小林恭二『電話男』(ハルキ文庫)

面白かった。こういうスパッと読める文庫文で過ごす休日というのは、特別な出来事がなくても特別な一日になりうる。

以下、二つのレベルから簡潔なメモ程度に。まず個人的な思い出から語ると、この小説に初めて出会わせてくれたのは清水良典ほか編のアンソロジー『高校生のための小説入門』(筑摩書房)だった。抜粋だったにもかかわらずそこに展開されていたこころよい言語遊戯はスタッカートの音を響かせ、内なる幼児性を刺激してくれたものだった。

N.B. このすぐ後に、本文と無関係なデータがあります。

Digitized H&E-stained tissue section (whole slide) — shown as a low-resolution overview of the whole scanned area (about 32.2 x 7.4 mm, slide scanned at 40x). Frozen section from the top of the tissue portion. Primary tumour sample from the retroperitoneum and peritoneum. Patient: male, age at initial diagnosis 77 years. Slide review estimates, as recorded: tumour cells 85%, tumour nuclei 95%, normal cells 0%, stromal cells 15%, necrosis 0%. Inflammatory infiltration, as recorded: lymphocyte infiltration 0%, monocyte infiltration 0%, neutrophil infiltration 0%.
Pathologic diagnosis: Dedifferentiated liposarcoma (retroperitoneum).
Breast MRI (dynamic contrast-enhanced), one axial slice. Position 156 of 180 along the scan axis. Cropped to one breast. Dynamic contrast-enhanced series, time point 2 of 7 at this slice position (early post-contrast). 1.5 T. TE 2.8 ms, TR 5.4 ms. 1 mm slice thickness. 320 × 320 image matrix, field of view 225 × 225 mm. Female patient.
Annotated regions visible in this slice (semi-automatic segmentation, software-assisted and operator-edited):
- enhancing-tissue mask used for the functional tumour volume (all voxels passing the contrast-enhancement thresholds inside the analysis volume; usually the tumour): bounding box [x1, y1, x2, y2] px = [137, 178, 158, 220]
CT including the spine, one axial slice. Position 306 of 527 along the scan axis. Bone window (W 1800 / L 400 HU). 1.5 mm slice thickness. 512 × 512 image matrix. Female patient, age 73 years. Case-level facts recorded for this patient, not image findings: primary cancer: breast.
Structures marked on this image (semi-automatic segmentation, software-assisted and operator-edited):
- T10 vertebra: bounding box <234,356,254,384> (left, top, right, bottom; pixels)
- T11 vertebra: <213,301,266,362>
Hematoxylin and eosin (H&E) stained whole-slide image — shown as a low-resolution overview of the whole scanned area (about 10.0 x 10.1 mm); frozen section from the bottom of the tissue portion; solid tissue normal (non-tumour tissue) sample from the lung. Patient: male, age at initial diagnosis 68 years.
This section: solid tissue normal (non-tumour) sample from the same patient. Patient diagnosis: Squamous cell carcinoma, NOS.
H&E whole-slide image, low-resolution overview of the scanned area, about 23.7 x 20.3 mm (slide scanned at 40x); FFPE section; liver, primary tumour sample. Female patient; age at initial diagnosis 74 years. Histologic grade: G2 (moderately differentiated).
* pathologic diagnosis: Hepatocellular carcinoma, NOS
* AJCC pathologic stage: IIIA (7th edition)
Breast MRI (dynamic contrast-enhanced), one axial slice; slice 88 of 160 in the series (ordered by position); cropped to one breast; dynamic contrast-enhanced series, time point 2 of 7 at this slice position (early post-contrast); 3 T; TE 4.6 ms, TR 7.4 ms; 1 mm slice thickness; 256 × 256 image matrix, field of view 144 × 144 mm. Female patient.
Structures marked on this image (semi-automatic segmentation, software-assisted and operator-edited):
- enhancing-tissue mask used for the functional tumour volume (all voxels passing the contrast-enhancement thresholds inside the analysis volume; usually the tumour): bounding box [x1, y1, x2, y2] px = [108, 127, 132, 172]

方法論の方にもう少し目を寄せると、これは技術的な水準のかなり高い小説であり、筒井康隆現代文学三条件としている「実験性・SF・笑い」がドンピシャにあてはまるなあと読みながら感じていた。良質の日本ポストモダン文学としてなぜか自分の胸の中では中井紀夫「山の上の交響楽」と同じグループにしまいこまれたのだけど、それ以上を言おうとすると個別の作品評を超えてしまうのでこの辺でやめておきます。

もうひとつだけ着目したいのは改行の仕方の非凡さ!この刻みかたとそれを成り立たせる文体の個性は、たとえばロジャー・ゼラズニイのそれと同じようにライトノベル作家を今からでも刺激しうると思うのですがベタな発想でしょうか。